[Data visualization images]
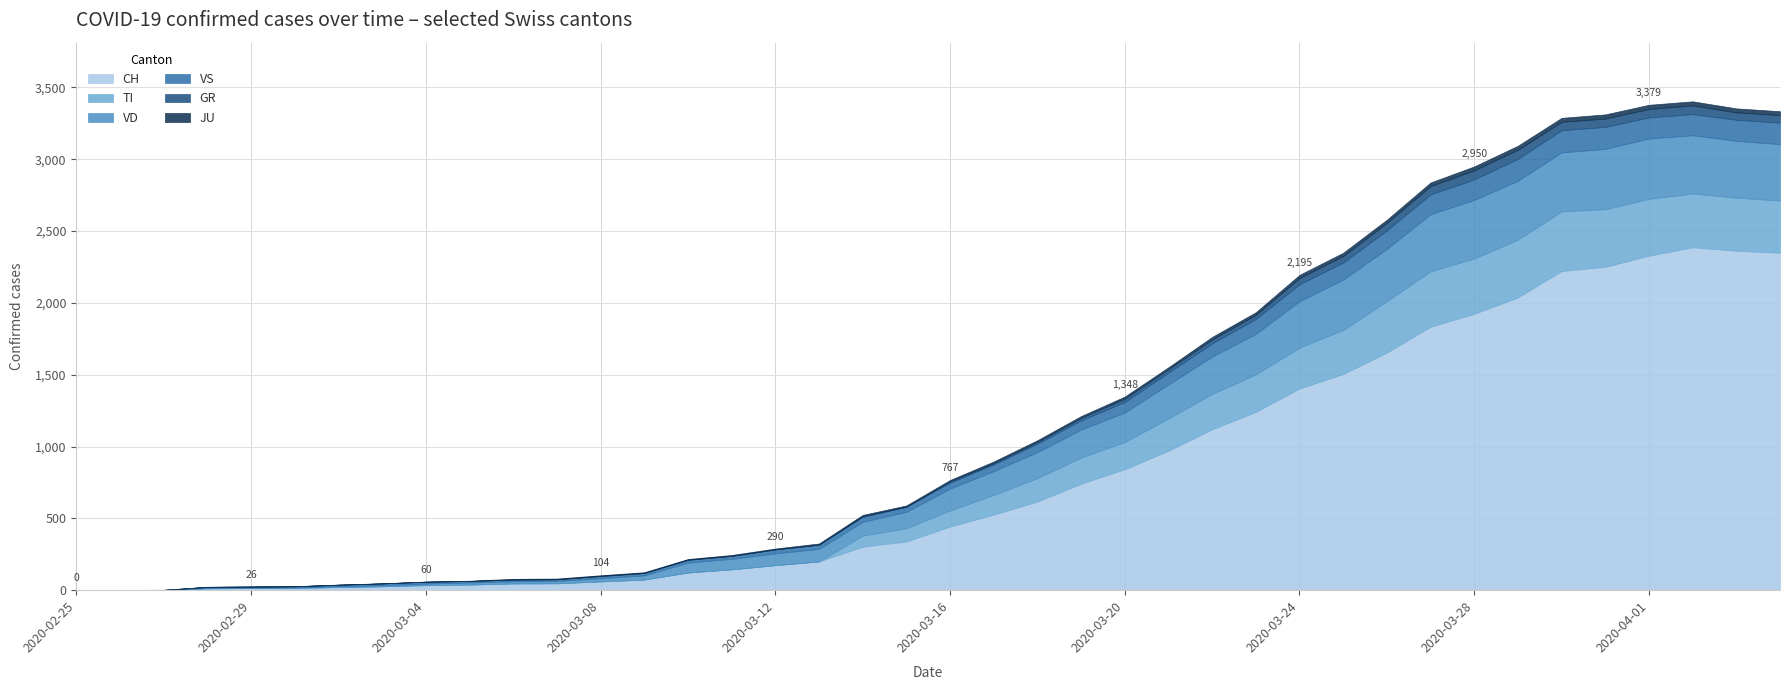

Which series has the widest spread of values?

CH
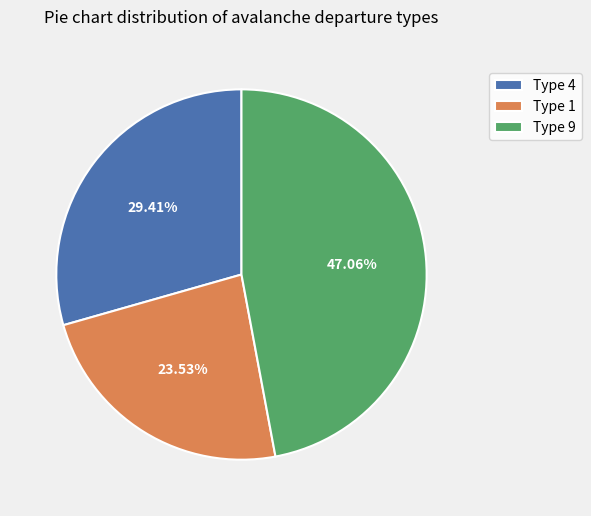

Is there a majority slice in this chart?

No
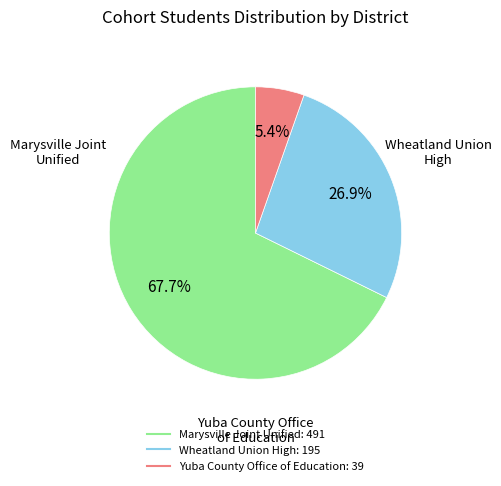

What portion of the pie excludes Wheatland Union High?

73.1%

--

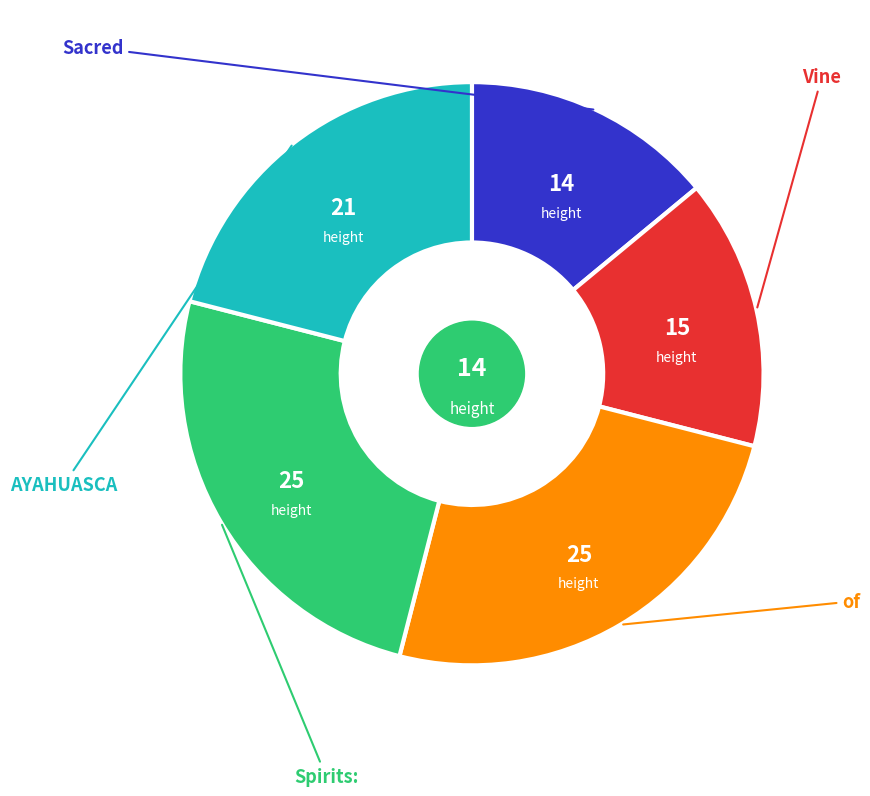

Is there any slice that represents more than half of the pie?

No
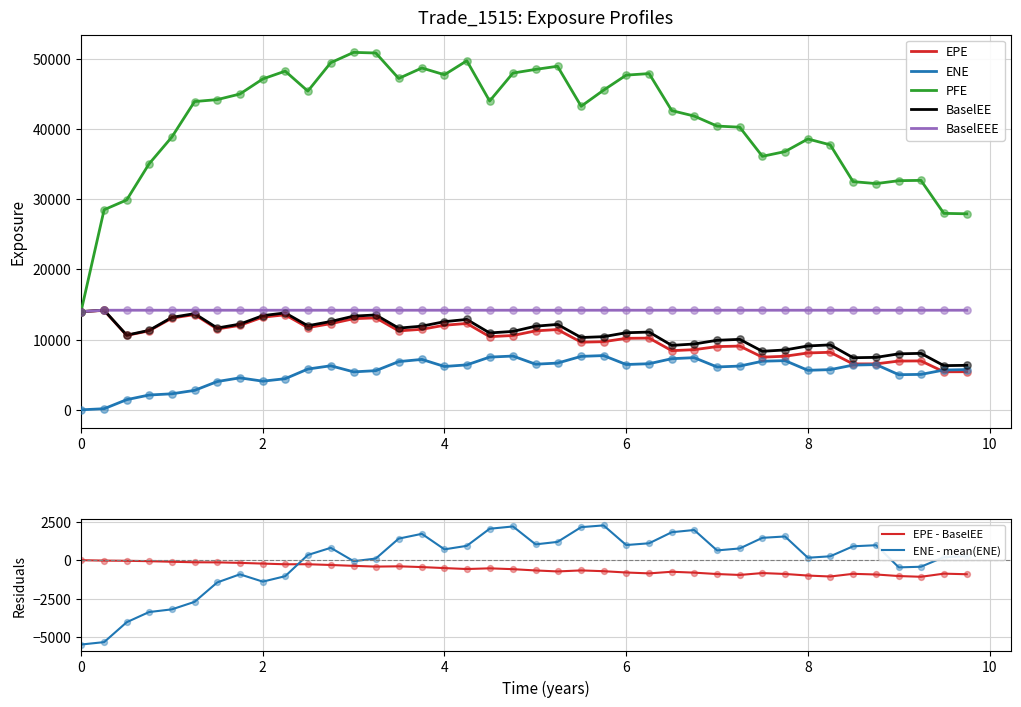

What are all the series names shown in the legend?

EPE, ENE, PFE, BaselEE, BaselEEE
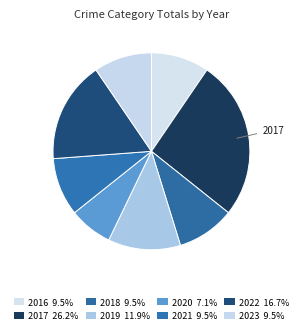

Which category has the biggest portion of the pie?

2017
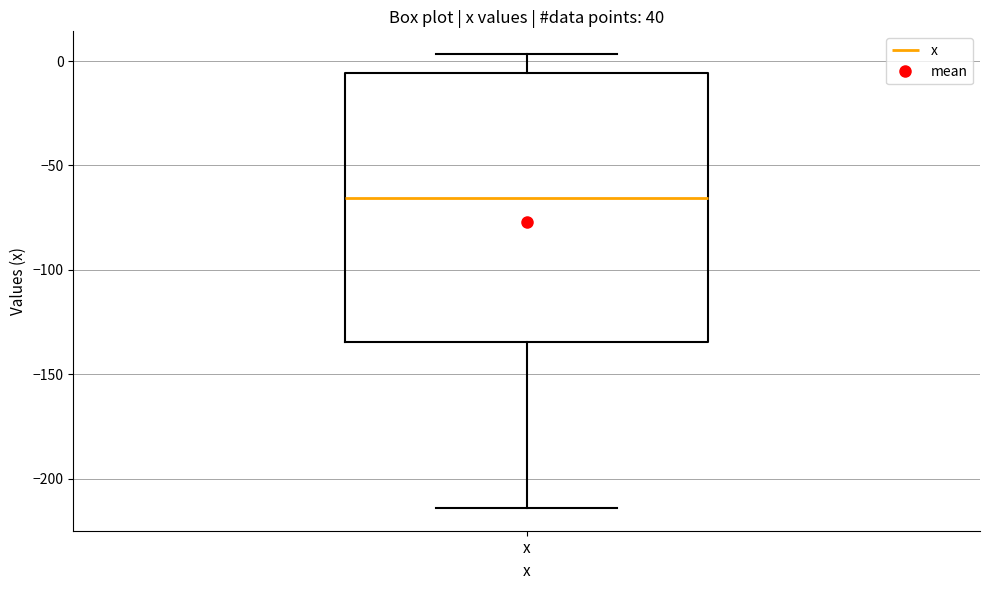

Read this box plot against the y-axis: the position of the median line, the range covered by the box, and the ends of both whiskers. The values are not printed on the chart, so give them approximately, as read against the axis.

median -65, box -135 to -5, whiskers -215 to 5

--

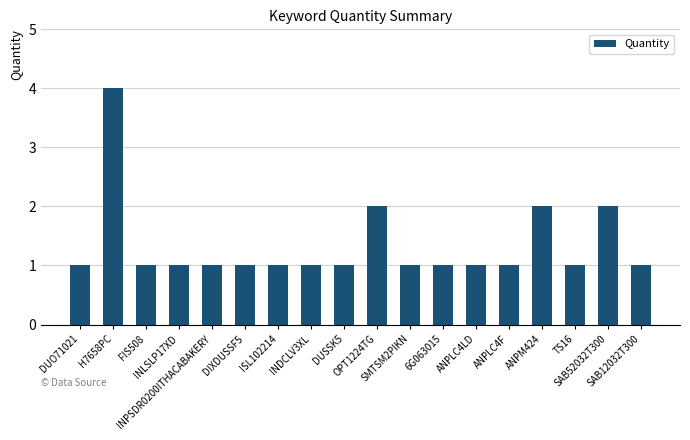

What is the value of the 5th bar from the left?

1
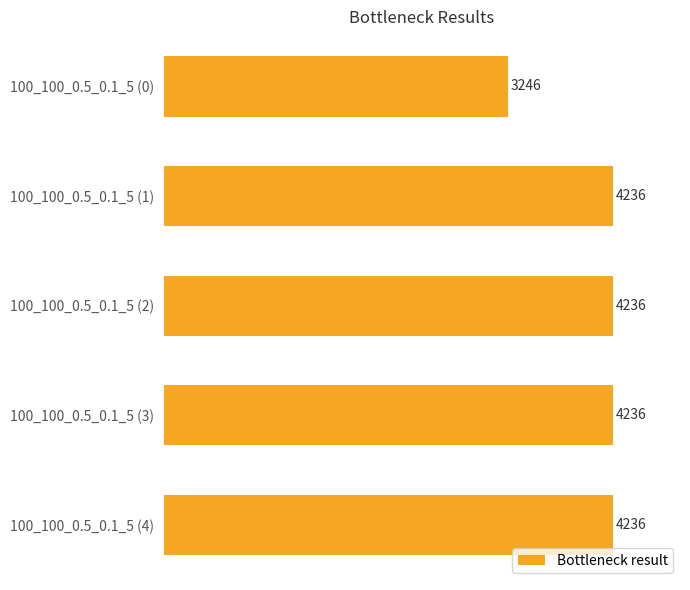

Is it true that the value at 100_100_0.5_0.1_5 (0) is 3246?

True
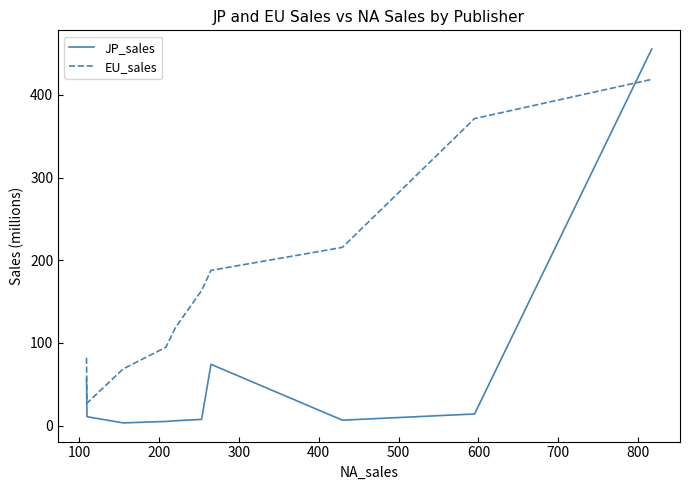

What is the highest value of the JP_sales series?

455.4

EXERCISE AIM: Copy the entries above word for word, beginning at the line that contains "Which series has the widest spread of values?" and stopping after the line that contains "What portion of". Omit the pictures.

EXERCISE SOLUTION:
Which series has the widest spread of values?

CH

Is there a majority slice in this chart?

No

What portion of the pie excludes Wheatland Union High?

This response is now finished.